En revanche, elle ne s’explique pas pourquoi les pays européens ne sont pas montés d’avantage aux tribunes pour répéter en quoi le racisme se manifeste aussi dans la discrimination sexuelle. «C’est en insistant, en revenant sans cesse a la charge, que les pays autoritaires ont assis leur pouvoir.»
Les rapports de force ont changé
Comment et pourquoi les pays démocratiques ont-il tant de mal à se faire entendre? Parce que depuis 1948, date à laquelle a été promulguée la chartre universelle des droit de l’homme, les rapports de force à l’ONU ont changé et le nombre des pays multiplié par quatre. Le Conseil des droits de l’homme, qui comprend 47 états, dont 17 musulmans, en est l’émanation.
Trois blocs
Les pays occidentaux sont minoritaires et les autres se répartissent en trois blocs, qui font souvent alliance: pays musulmans de l’Organisation de la conférence islamique (OCI) pour qui les droits de l’homme ont un fondement religieux, pays de l’Union africaine et états non alignés, la Chine en tête, qui au nom du souverainisme se réclament du droit de non-ingérence dans leurs affaires. Chacun interprètes les Droits de l’homme en fonction de ses convictions, traditions ou intérêts, sapant lentement l’idée même son universalité.
La fin de l’universalité des Droits de l’Homme ?
«C’est ainsi, explique Jean-Claude Buhrer, auteur de «L’ONU contre les droits de l’homme» et ancien correspondant de l’ONU pour le Monde, qu’en Arabie saoudite, qui siège parmi les 47 états, le fonctionnaire chargé des châtiments corporels à la prison des femmes de Riyad refuse d’être appelé «bourreau ». Il est «exécuteur des peines religieuses», conformément à l’observance de la charia islamique dans le royaume wahhabite.»
Un nouveau Munich ?
Comparant Durban à un nouveau Munich, Malka Marcovich évoque quant à elle une sorte de syndrome de Stockholm des démocraties à l’égard des pays autoritaires.
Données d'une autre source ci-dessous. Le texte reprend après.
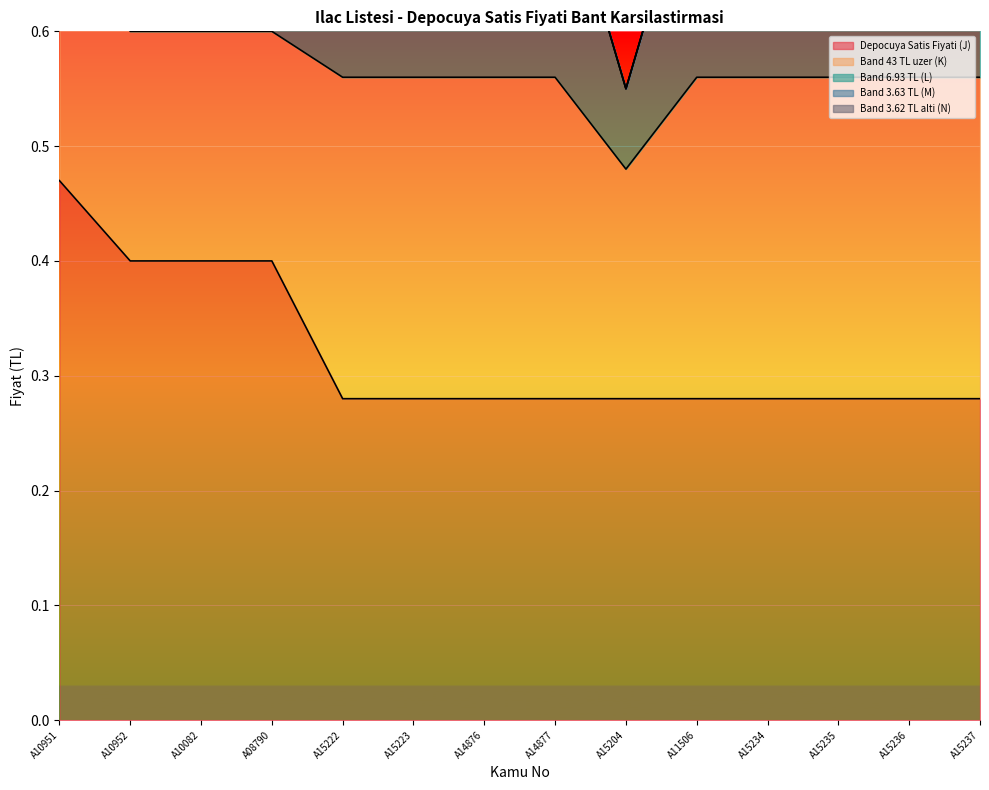

The Band 43 TL uzer (K) series shows 0.3 at A15236. True or false?

True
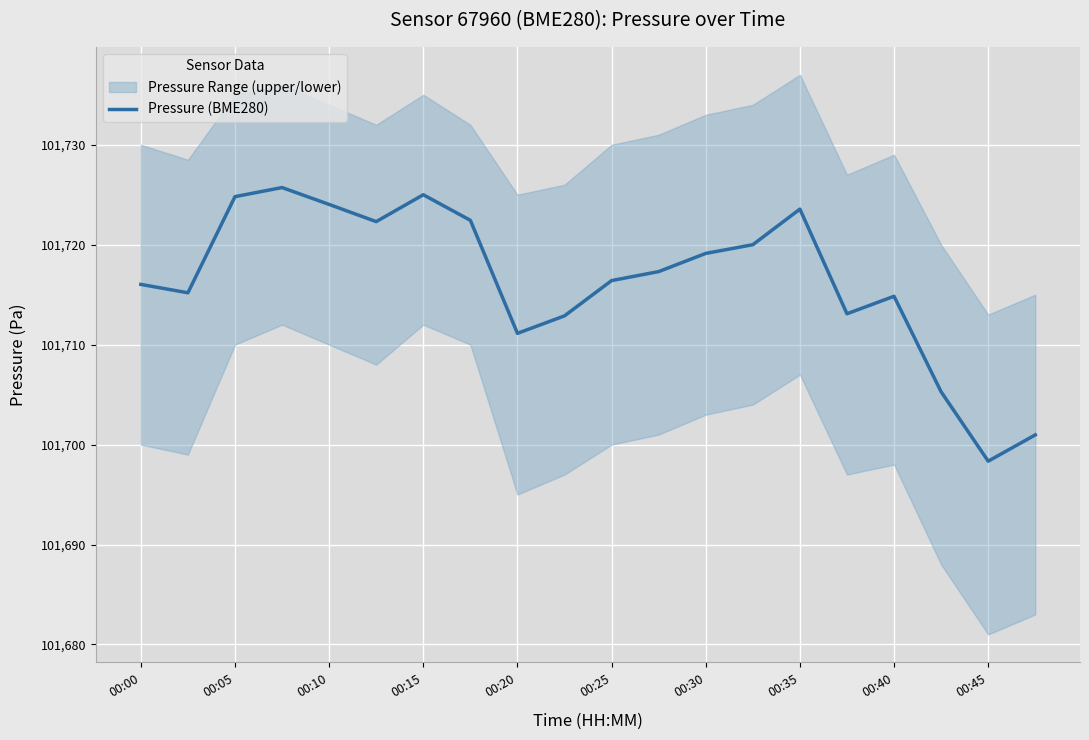

Which category has the lowest value in the Pressure (BME280) series?

00:45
Que l’Europe réaffirme ses valeurs
Caroline Fourest, qui s’était prononcé contre le boycott, propose quelques pistes pour résister à l’instrumentalisation des Droits de l’Homme et préserver son universalité: faire entendre les victimes, augmenter le temps de parole des ONG et réfléchir à d’autres critères pour que les pays les plus autoritaires disposent de moins de tribune, peut-être interdire la parole au nom d’un bloc. Mais surtout faire en sorte que l’Europe, en pleine dépression, réaffirme ses valeurs.
Transformer un appel en Résolution onusienne
Dans le cas de la discrimination sexuelle, elle propose que l’appel à la dépénalisation de l’homosexualité, texte proposé par la France fin 2008 et signée par 66 pays, devienne une résolution onusienne. «Ce serait d’ailleurs une bonne manière de faire bouger les rapports de force car l’homosexualité fait exploser les clivages en place.»